THE HISTORY OF COLLEGE FOOTBALL
NCAA NAIA FOOTBALL
College football is one of the most popular sports in the USA. Four college football stadiums, Penn State’s Beaver Stadium, The University of Michigan’s Michigan Stadium, Ohio State’s Ohio Stadium and The University of Tennessee’s Neyland Stadium hold more than 100,000 fans and games are almost always sell out. Even high school football games draw more than 10,000 fans in some areas.
The birth of football in the United States goes back to Nov. 6, 1869, when teams from Princeton and Rutgers universities met in New Brunswick, New York, for the 1st intercollegiate football game. In the early games, each team was allowed twenty five players. By 1873 this number had been reduced to twenty, in 1876 it was reduced again to fifteen, and in 1880 to the present day number of eleven.
Over the years many changes have been made to the game. The playing field itself has been reduced in length from one hundred and twenty yards, exclusive of end zones, to the present one hundred yards, and in width from one hundred yards, to the current fifty three and one third yards.
The first baal used was round then became an oval shape 23 inches around the middle, and now is 20 3/4 -21 1/4 inches around the middle. Originally a touchdown was counted as two points and a field goal was five points. In the present day game a touchdown is worth six points and a field goal three points. Changes in the rules have been made to maintain a balance between the offense and defense, and to foster the safety of the players.
By 1906, the game was extremely rough, and many injuries and some deaths had occurred. Educators considered dropping the sport despite its popularity on campuses. Then President Theodore Roosevelt, an ardent advocate of strenuous sports, declared that it must be made safer. As a result, football leaders revamped the game and many of the rougher tactics were outlawed.
One of the major changes to the rules was the legalizing of the forward pass.
It was hoped, and this hope was proven correct, that by opening up the game fewer players would be injured in the mass rushing plays that were so popular and effective at the turn of the century. The rules committee also changed the downs system, requiring a team to make ten yards, not five, in 3 tries for a 1st down. In 1912 the rule was changed to 4 tries, or downs, to make a 1st down.

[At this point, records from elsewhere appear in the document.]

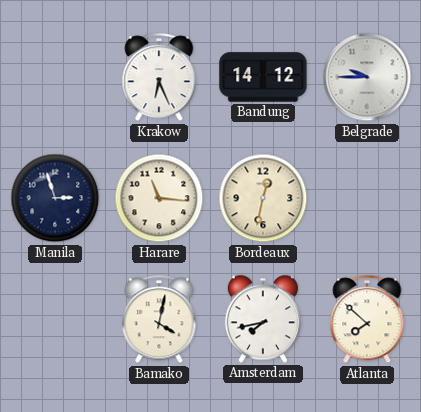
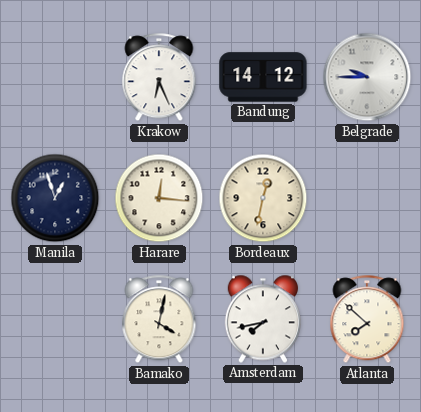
Manila: 2:57 -> 12:57
Harare: 11:16 -> 12:16
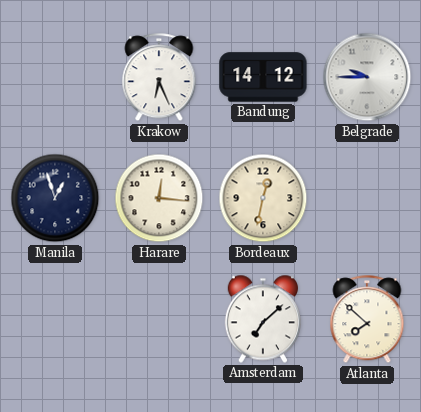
Bamako: 4:02 -> none
Amsterdam: 7:43 -> 7:08
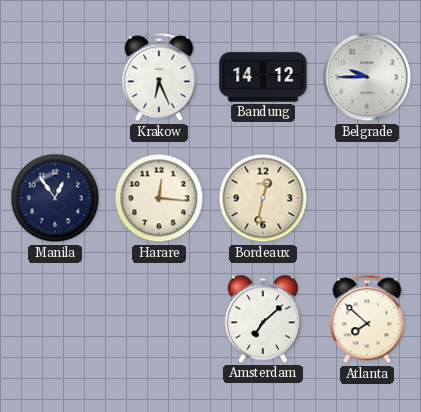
Manila: 12:57 -> 12:54
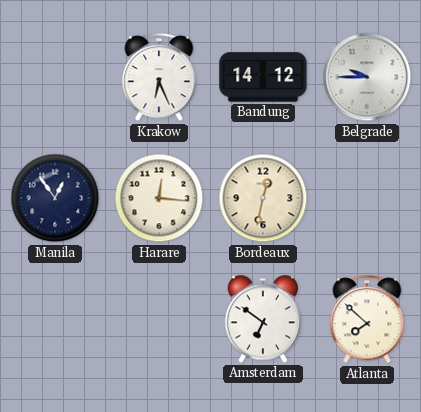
Amsterdam: 7:08 -> 6:51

After World War Two, college football players began to receive athletic scholarships in such increasing numbers that today nearly every major college football player is paid room, board, tuition, and other expenses, usually from donations from alumni and game profits. At the same time, the quality of the game has improved. Nearly all major college football teams are members of either the National Collegiate Athletic Association (NCAA) or the National Association of Intercollegiate Athletics (NAIA), which implement the rules and oversee competition between teams. most of the major universities are grouped in conferences, such as the Big Ten, the Pacific Ten, the Big Eight, the Southeastern Conference, and the Ivy League. College teams usually play about eleven games a season.